__WHAT YOU WILL DO__
Reproduce, character for character, the stretch of the records from their very start through the line containing "0.028812, 0.339868, 0.318765]]", including that line.

__EXERCISE DATA__
____________

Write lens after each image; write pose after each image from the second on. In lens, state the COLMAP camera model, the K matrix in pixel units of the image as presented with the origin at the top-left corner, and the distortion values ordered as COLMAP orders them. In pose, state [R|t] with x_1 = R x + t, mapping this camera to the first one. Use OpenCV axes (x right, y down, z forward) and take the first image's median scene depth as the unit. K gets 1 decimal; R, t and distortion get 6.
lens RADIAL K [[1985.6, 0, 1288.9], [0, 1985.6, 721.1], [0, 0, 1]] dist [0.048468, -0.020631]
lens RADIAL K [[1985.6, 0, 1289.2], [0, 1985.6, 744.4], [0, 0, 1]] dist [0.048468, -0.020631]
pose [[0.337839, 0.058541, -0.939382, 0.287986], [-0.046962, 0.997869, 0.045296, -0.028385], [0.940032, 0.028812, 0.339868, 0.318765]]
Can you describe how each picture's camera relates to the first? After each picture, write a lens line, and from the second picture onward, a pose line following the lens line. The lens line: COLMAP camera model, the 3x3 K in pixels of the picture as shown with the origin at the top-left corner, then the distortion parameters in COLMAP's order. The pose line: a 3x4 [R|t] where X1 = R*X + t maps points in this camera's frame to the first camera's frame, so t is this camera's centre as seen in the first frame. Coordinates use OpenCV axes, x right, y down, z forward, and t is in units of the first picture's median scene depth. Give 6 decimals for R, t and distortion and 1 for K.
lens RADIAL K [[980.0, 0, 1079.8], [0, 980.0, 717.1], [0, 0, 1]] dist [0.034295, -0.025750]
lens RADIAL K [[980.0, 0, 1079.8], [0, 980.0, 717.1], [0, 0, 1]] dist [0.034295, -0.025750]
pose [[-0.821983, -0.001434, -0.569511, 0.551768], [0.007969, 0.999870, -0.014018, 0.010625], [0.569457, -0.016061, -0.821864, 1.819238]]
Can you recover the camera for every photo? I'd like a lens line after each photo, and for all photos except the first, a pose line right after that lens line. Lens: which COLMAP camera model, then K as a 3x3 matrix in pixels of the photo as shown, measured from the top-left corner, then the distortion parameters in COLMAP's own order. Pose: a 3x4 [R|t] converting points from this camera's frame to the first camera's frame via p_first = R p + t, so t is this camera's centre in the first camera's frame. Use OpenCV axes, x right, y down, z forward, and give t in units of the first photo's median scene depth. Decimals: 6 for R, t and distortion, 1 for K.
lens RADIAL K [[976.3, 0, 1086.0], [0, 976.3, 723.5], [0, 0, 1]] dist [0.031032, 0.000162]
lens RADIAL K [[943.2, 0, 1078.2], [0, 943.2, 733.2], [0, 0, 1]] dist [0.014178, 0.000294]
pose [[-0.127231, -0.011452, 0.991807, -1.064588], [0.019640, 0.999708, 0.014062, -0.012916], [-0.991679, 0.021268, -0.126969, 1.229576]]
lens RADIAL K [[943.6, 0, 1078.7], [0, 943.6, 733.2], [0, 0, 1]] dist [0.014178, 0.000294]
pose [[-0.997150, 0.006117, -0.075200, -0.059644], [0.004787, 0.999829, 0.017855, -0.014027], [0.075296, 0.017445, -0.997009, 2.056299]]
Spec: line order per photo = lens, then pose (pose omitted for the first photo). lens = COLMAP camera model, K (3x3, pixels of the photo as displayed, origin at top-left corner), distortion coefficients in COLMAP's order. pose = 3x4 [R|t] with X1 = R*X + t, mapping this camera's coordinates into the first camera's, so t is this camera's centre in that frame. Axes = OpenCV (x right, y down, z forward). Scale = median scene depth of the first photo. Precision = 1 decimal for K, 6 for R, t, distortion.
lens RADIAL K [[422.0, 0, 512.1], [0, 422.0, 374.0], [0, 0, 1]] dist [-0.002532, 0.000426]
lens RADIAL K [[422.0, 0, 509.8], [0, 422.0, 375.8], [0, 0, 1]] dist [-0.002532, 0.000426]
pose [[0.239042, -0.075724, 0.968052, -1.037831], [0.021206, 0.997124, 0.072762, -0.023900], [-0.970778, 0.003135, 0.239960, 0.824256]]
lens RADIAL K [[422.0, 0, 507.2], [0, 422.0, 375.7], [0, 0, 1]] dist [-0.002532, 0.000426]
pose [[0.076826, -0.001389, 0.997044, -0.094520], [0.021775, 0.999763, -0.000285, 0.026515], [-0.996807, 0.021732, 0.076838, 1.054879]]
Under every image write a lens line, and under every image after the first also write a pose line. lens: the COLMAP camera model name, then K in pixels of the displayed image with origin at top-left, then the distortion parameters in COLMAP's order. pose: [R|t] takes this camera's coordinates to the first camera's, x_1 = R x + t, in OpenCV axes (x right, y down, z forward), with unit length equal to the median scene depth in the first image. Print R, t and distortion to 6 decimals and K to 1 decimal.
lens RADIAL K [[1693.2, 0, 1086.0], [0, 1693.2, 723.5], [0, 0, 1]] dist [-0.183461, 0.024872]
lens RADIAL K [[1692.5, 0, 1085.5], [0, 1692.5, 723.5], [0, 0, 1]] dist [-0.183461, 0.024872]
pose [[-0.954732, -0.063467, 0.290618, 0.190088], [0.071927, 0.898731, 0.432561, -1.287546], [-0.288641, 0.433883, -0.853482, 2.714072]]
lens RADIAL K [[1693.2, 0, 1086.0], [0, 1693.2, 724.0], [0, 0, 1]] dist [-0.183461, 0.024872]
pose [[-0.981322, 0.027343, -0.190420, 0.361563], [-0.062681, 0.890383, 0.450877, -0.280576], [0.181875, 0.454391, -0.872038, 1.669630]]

____________

__SOLUTION TO THE EXERCISE__
Write lens after each image; write pose after each image from the second on. In lens, state the COLMAP camera model, the K matrix in pixel units of the image as presented with the origin at the top-left corner, and the distortion values ordered as COLMAP orders them. In pose, state [R|t] with x_1 = R x + t, mapping this camera to the first one. Use OpenCV axes (x right, y down, z forward) and take the first image's median scene depth as the unit. K gets 1 decimal; R, t and distortion get 6.
lens RADIAL K [[1985.6, 0, 1288.9], [0, 1985.6, 721.1], [0, 0, 1]] dist [0.048468, -0.020631]
lens RADIAL K [[1985.6, 0, 1289.2], [0, 1985.6, 744.4], [0, 0, 1]] dist [0.048468, -0.020631]
pose [[0.337839, 0.058541, -0.939382, 0.287986], [-0.046962, 0.997869, 0.045296, -0.028385], [0.940032, 0.028812, 0.339868, 0.318765]]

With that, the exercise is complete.